Here is what running the model looks like:

Now that the simulated data is generated, I can then analyze the results and compare them to what we found in our study of real participants.

Comparison

I generally prefer working with R, so I will load the data in and analyze it using R instead of Python. Here’s some quick code to load in the simulated data and report the results of a between-conditions t-test:

library(here)
library(tidyverse)

data <- read_csv(here("blog", "expected_parrot", "results", "google", "reduced.csv"))

data <- data |>
  mutate(across(.cols = matches("nmj|dv"),
                .fns = ~ as.numeric(str_extract(as.character(.x), "\\d")))) 

names(data) <- names(data) |>
  str_replace_all("generated_tokens\\.", "") %>%
  str_replace_all("_generated_tokens", "")

t.test(data[data$scenario.filename == "intentional.pdf",]$dv,
data[data$scenario.filename == "unintentional.pdf",]$dv)
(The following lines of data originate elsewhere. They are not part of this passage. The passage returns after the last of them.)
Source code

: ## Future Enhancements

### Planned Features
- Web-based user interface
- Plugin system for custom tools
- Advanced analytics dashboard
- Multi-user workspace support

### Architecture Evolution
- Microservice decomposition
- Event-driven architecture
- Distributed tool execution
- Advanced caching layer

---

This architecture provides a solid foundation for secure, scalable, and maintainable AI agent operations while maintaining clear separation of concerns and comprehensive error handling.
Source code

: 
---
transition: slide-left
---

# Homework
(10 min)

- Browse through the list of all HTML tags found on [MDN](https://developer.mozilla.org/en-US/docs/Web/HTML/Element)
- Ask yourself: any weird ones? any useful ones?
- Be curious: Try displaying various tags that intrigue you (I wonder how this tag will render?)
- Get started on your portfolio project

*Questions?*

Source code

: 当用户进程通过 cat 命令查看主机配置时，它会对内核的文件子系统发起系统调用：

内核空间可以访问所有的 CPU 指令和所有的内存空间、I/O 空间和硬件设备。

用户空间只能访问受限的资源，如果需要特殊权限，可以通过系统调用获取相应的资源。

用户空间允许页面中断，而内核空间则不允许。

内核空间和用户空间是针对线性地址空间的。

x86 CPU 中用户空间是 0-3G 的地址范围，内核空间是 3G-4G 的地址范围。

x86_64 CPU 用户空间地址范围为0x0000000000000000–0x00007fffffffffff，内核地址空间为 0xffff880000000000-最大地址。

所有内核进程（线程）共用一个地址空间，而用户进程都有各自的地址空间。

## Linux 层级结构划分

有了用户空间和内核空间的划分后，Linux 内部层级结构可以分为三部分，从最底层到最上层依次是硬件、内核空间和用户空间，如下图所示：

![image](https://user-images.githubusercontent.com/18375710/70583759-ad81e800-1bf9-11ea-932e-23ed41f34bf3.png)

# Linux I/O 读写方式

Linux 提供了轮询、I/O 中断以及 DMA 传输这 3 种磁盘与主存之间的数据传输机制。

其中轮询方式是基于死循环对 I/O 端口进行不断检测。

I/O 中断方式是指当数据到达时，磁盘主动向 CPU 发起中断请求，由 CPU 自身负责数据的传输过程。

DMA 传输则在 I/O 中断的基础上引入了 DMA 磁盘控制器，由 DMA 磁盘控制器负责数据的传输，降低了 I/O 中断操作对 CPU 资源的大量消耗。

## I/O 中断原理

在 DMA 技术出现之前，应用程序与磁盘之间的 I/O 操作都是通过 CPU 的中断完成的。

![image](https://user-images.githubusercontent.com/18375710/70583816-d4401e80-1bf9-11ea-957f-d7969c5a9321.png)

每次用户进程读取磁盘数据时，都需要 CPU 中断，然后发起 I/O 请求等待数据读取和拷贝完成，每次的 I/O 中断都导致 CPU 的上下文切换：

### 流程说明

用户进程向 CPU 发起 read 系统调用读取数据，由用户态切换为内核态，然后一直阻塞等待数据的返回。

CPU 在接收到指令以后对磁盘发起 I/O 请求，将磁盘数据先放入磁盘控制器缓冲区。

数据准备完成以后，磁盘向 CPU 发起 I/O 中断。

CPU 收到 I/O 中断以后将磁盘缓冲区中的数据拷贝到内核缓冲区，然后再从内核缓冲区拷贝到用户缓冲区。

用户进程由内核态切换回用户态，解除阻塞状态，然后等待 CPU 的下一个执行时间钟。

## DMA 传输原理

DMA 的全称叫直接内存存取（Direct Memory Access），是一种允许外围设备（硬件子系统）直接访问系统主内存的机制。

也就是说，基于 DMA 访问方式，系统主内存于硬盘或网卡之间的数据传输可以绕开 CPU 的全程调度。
    Welch Two Sample t-test

data:  data[data$scenario.filename == "intentional.pdf", ]$dv and data[data$scenario.filename == "unintentional.pdf", ]$dv
t = 5.5398, df = 361.49, p-value = 5.84e-08
alternative hypothesis: true difference in means is not equal to 0
95 percent confidence interval:
 0.4255307 0.8939137
sample estimates:
mean of x mean of y 
 2.690972  2.031250

These results look like very similar results to what was reported in the paper! The mean willingness to retributively donate in the intentional condition was almost exactly the same for the real (M = 2.67) and simulated data (M = 2.69); the mean willingness to retributively donate in the unintentional condition was very close for both the real (M = 1.83) and simulated data (M = 2.03) as well. The statistical tests were both significant as well (though these two studies differed in overall sample size):

Real: t(1109.2) = 8.40, (p < .001)
Simulated: t(361.49) = 5.54, (p < .001)

(Note that for the purpose of this analysis, I am only showing the output of Google’s gemini 1.5 flash modelm but the results I am sharing are consistent across the different models I tested.)
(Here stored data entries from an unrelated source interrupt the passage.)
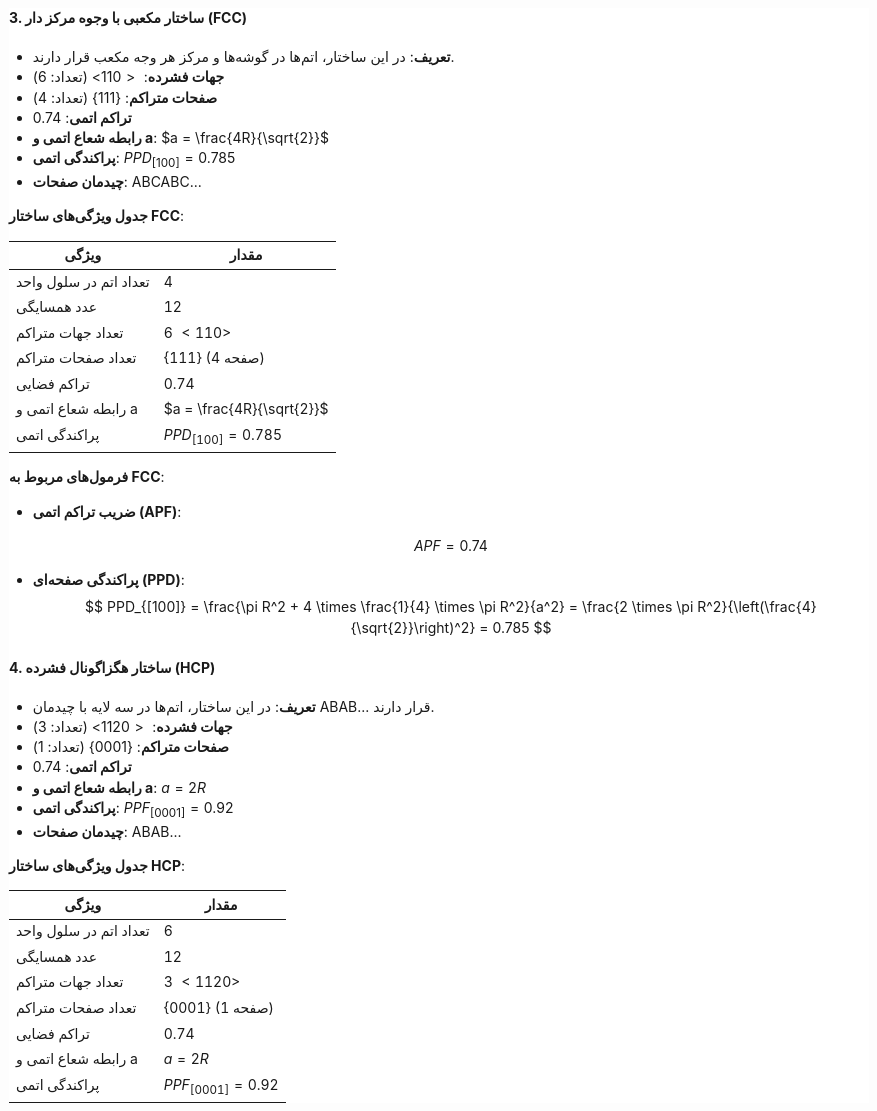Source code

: #### 3. **ساختار مکعبی با وجوه مرکز دار (FCC)**

- **تعریف**: در این ساختار، اتم‌ها در گوشه‌ها و مرکز هر وجه مکعب قرار دارند.
- **جهات فشرده**: $<110>$ (تعداد: 6)
- **صفحات متراکم**: $\{111\}$ (تعداد: 4)
- **تراکم اتمی**: 0.74
- **رابطه شعاع اتمی و a**: $a = \frac{4R}{\sqrt{2}}$
- **پراکندگی اتمی**: $PPD_{[100]} = 0.785$
- **چیدمان صفحات**: ABCABC...

**جدول ویژگی‌های ساختار FCC**:

| ویژگی              | مقدار                      |
| --- | --- |
| تعداد اتم در سلول واحد | 4                          |
| عدد همسایگی        | 12                         |
| تعداد جهات متراکم  | 6 $<110>$                  |
| تعداد صفحات متراکم | $\{111\}$ (4 صفحه)         |
| تراکم فضایی        | 0.74                       |
| رابطه شعاع اتمی و a | $a = \frac{4R}{\sqrt{2}}$  |
| پراکندگی اتمی      | $PPD_{[100]} = 0.785$      |

**فرمول‌های مربوط به FCC**:

- **ضریب تراکم اتمی (APF)**:

  $$
  APF = 0.74
  $$
- **پراکندگی صفحه‌ای (PPD)**:
  $$
  PPD_{[100]} = \frac{\pi R^2 + 4 \times \frac{1}{4} \times \pi R^2}{a^2} = \frac{2 \times \pi R^2}{\left(\frac{4}{\sqrt{2}}\right)^2} = 0.785
  $$

#### 4. **ساختار هگزاگونال فشرده (HCP)**

- **تعریف**: در این ساختار، اتم‌ها در سه لایه با چیدمان ABAB... قرار دارند.
- **جهات فشرده**: $<1120>$ (تعداد: 3)
- **صفحات متراکم**: $\{0001\}$ (تعداد: 1)
- **تراکم اتمی**: 0.74
- **رابطه شعاع اتمی و a**: $a = 2R$
- **پراکندگی اتمی**: $PPF_{[0001]} = 0.92$
- **چیدمان صفحات**: ABAB...

**جدول ویژگی‌های ساختار HCP**:

| ویژگی              | مقدار                      |
| --- | --- |
| تعداد اتم در سلول واحد | 6                          |
| عدد همسایگی        | 12                         |
| تعداد جهات متراکم  | 3 $<1120>$                 |
| تعداد صفحات متراکم | $\{0001\}$ (1 صفحه)        |
| تراکم فضایی        | 0.74                       |
| رابطه شعاع اتمی و a | $a = 2R$                   |
| پراکندگی اتمی      | $PPF_{[0001]} = 0.92$      |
In short, it looks like for this sort of study, LLM-based simulations work very well! I can imagine a lot of use-cases for this. In particular, I think power analyses could be greatly helped by LLM-based simulation: right now, power analysis often requires the researcher to either guess what an effect might be or identify what a minimally interesting effect size might be in order to calculate the necessary sample for an experiment. If these models work well, I could see researchers using them to more easily simulate data prior to power analysis in order to get a better grounding for their likely effect sizes.

Conclusion

This was a small test of using LLMs to simulate experimental data. This is a growing area of research that a lot of behavioral scientists are paying attention to, and noting areas where LLM-simulated data converges and diverges from “real” studies will be important as our discipline considers how best to use this information in the design, execution, and replication of experimental studies. Hopefully this was useful to anybody interested in trying this method out for themselves!